■ **WRITTEN TASK**: Rewrite the rows below, substituting "grid lines" for every occurrence of "gridlines" and keeping everything else the same.

■ **PROVIDED RECORDS**:
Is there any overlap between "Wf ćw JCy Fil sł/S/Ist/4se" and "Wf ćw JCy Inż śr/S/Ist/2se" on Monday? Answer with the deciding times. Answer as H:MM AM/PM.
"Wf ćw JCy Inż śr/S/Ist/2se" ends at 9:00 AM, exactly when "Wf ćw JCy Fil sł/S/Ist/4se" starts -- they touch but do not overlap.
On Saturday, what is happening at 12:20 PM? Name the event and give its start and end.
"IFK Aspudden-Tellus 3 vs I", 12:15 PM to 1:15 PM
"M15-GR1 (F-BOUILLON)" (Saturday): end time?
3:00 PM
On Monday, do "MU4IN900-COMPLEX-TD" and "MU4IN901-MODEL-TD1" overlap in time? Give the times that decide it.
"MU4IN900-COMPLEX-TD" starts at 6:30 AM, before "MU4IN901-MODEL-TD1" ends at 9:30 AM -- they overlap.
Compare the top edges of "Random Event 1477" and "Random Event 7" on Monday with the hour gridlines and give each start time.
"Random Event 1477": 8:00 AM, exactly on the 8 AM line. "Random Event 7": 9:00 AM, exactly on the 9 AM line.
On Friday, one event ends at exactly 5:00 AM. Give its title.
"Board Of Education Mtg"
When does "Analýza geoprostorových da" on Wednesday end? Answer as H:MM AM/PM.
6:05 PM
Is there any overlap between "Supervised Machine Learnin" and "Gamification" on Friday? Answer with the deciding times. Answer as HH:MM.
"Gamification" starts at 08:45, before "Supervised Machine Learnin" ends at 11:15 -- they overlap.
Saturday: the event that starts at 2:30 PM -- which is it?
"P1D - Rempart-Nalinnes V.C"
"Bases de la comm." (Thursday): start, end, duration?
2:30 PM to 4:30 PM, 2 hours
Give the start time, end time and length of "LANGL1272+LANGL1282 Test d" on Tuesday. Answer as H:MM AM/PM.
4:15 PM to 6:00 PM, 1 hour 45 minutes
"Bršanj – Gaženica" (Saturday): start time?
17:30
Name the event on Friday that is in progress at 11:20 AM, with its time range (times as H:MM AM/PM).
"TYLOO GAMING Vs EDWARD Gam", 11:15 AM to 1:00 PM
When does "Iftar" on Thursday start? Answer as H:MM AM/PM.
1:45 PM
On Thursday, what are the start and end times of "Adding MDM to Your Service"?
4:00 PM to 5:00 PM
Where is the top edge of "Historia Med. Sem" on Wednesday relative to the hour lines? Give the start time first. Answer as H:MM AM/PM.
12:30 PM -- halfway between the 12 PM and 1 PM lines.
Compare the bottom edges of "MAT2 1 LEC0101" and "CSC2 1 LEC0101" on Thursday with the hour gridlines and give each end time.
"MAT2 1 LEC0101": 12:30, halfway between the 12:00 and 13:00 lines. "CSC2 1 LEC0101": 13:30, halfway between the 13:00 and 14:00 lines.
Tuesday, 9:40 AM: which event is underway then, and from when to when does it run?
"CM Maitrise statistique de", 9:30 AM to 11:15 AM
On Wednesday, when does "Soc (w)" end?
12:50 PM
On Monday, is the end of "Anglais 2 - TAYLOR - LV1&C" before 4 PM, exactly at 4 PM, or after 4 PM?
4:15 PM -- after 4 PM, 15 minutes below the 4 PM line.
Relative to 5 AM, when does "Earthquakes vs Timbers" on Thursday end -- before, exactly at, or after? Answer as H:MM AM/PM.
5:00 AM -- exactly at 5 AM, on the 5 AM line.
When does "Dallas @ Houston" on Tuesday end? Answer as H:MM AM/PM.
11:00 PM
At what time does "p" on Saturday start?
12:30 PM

■ **RESPONSE FOR THIS EXERCISE**:
Is there any overlap between "Wf ćw JCy Fil sł/S/Ist/4se" and "Wf ćw JCy Inż śr/S/Ist/2se" on Monday? Answer with the deciding times. Answer as H:MM AM/PM.
"Wf ćw JCy Inż śr/S/Ist/2se" ends at 9:00 AM, exactly when "Wf ćw JCy Fil sł/S/Ist/4se" starts -- they touch but do not overlap.
On Saturday, what is happening at 12:20 PM? Name the event and give its start and end.
"IFK Aspudden-Tellus 3 vs I", 12:15 PM to 1:15 PM
"M15-GR1 (F-BOUILLON)" (Saturday): end time?
3:00 PM
On Monday, do "MU4IN900-COMPLEX-TD" and "MU4IN901-MODEL-TD1" overlap in time? Give the times that decide it.
"MU4IN900-COMPLEX-TD" starts at 6:30 AM, before "MU4IN901-MODEL-TD1" ends at 9:30 AM -- they overlap.
Compare the top edges of "Random Event 1477" and "Random Event 7" on Monday with the hour grid lines and give each start time.
"Random Event 1477": 8:00 AM, exactly on the 8 AM line. "Random Event 7": 9:00 AM, exactly on the 9 AM line.
On Friday, one event ends at exactly 5:00 AM. Give its title.
"Board Of Education Mtg"
When does "Analýza geoprostorových da" on Wednesday end? Answer as H:MM AM/PM.
6:05 PM
Is there any overlap between "Supervised Machine Learnin" and "Gamification" on Friday? Answer with the deciding times. Answer as HH:MM.
"Gamification" starts at 08:45, before "Supervised Machine Learnin" ends at 11:15 -- they overlap.
Saturday: the event that starts at 2:30 PM -- which is it?
"P1D - Rempart-Nalinnes V.C"
"Bases de la comm." (Thursday): start, end, duration?
2:30 PM to 4:30 PM, 2 hours
Give the start time, end time and length of "LANGL1272+LANGL1282 Test d" on Tuesday. Answer as H:MM AM/PM.
4:15 PM to 6:00 PM, 1 hour 45 minutes
"Bršanj – Gaženica" (Saturday): start time?
17:30
Name the event on Friday that is in progress at 11:20 AM, with its time range (times as H:MM AM/PM).
"TYLOO GAMING Vs EDWARD Gam", 11:15 AM to 1:00 PM
When does "Iftar" on Thursday start? Answer as H:MM AM/PM.
1:45 PM
On Thursday, what are the start and end times of "Adding MDM to Your Service"?
4:00 PM to 5:00 PM
Where is the top edge of "Historia Med. Sem" on Wednesday relative to the hour lines? Give the start time first. Answer as H:MM AM/PM.
12:30 PM -- halfway between the 12 PM and 1 PM lines.
Compare the bottom edges of "MAT2 1 LEC0101" and "CSC2 1 LEC0101" on Thursday with the hour grid lines and give each end time.
"MAT2 1 LEC0101": 12:30, halfway between the 12:00 and 13:00 lines. "CSC2 1 LEC0101": 13:30, halfway between the 13:00 and 14:00 lines.
Tuesday, 9:40 AM: which event is underway then, and from when to when does it run?
"CM Maitrise statistique de", 9:30 AM to 11:15 AM
On Wednesday, when does "Soc (w)" end?
12:50 PM
On Monday, is the end of "Anglais 2 - TAYLOR - LV1&C" before 4 PM, exactly at 4 PM, or after 4 PM?
4:15 PM -- after 4 PM, 15 minutes below the 4 PM line.
Relative to 5 AM, when does "Earthquakes vs Timbers" on Thursday end -- before, exactly at, or after? Answer as H:MM AM/PM.
5:00 AM -- exactly at 5 AM, on the 5 AM line.
When does "Dallas @ Houston" on Tuesday end? Answer as H:MM AM/PM.
11:00 PM
At what time does "p" on Saturday start?
12:30 PM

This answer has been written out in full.